UK ISPs Hijacking Users Browsers to Push Porn Filters

UK ISPs BT, Sky, TalkTalk, and Virgin are reportedly hijacking their subscribers web browser sessions to try and push them to use porn filters.

Recently, we’ve reported on the UK overblocking problem where the Chaos Computer Club was censored by porn blocks. Now, it seems that the porn blocks have gotten a fresh round of controversy where users browser sessions are being hijacked by their own ISPs in an attempt to sell users on using these porn filters.

The report comes out of Arstechnica where major UK ISPs are promoting a so-called “family friendly” internet where inappropriate content is blocked. Apparently, when a user accesses an unencrypted page, that user is redirected to a different page that asks the users about web filtering. If the user does not make a decision, web browsing is apparently disabled until a decision is made.

This kind of technique bears remarkable similarities to ransomware where hackers find a way to install malware on a persons computer. The ransomeware then locks down a computer and demands money from the user in order to permit the user to use their computer again. One key difference here, though, is the fact that ISPs are doing the hijacking and nothing is being installed on the users computer (ISPs wouldn’t have to resort to that necessarily).

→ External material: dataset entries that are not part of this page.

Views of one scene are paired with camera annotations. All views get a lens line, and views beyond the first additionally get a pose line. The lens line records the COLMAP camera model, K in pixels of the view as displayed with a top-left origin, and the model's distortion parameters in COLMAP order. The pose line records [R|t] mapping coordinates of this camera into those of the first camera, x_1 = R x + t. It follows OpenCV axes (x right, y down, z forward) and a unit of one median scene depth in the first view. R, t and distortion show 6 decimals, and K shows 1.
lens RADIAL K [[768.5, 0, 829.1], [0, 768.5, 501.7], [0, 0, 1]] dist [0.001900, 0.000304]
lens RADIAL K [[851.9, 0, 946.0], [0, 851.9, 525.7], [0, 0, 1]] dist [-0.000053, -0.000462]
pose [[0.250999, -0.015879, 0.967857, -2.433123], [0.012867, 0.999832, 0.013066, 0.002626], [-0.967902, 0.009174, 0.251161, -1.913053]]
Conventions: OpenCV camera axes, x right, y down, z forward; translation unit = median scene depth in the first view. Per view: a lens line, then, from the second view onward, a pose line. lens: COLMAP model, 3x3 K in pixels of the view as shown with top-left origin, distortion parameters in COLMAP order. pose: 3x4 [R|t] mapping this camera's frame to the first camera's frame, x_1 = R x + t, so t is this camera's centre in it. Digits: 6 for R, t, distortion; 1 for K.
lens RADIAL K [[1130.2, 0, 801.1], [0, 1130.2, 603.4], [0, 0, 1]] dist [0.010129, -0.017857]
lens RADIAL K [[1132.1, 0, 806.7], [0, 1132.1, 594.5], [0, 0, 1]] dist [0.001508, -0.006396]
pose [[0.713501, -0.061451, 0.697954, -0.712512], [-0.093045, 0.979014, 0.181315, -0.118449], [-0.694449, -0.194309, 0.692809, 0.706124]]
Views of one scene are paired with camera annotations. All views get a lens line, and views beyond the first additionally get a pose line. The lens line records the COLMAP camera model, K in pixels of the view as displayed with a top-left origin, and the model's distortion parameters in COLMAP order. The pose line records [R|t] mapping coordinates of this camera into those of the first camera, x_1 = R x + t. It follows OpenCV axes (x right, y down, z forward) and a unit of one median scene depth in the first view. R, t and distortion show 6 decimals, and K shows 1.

The controversial move has digital rights advocacy organizations upset. From the report:

Digital rights organization Open Rights Group (ORG) said that ISPs risked encouraging customers to trust hijacked sessions by displaying messages in this way.

“How can a customer tell the difference between an ISP hijack and a phishing site made to look the same? There are better ways for ISPs to contact their customers—particularly given that they have our phone numbers, email and actual addresses,” an ORG spokesperson said.

[…]

Renate Samson, chief executive of civil liberties group Big Brother Watch, said that ISPs had gone too far by hijacking people’s browsers to force them to make a decision about web filters.

“Whilst most people will be happy to explicitly make a choice whether to opt in or out of filtering, forcing people to make a decision which they may have no strong feeling towards is completely unnecessary. To actively restrict users’ service to establish agreement or otherwise is quite simply too heavy handed.”

For longtime digital rights advocates, this controversy has a slippery slope side to it. In 2007, there was a controversy in the US where ISPs considered hijacking browser sessions to inject their own ads as a form of an additional revenue stream. One may wonder if ISPs are able to hijack a users session to push their filtering technology, what is stopping them from trying to also insert their own ads as well?

For now, it seems that UK ISPs are not backing away from this move. Some ISPs say that their hijacking of browsers sessions won’t force users to make a decision, while other ISPs seem to force such a decision. Where all of this goes from here remains to be seen.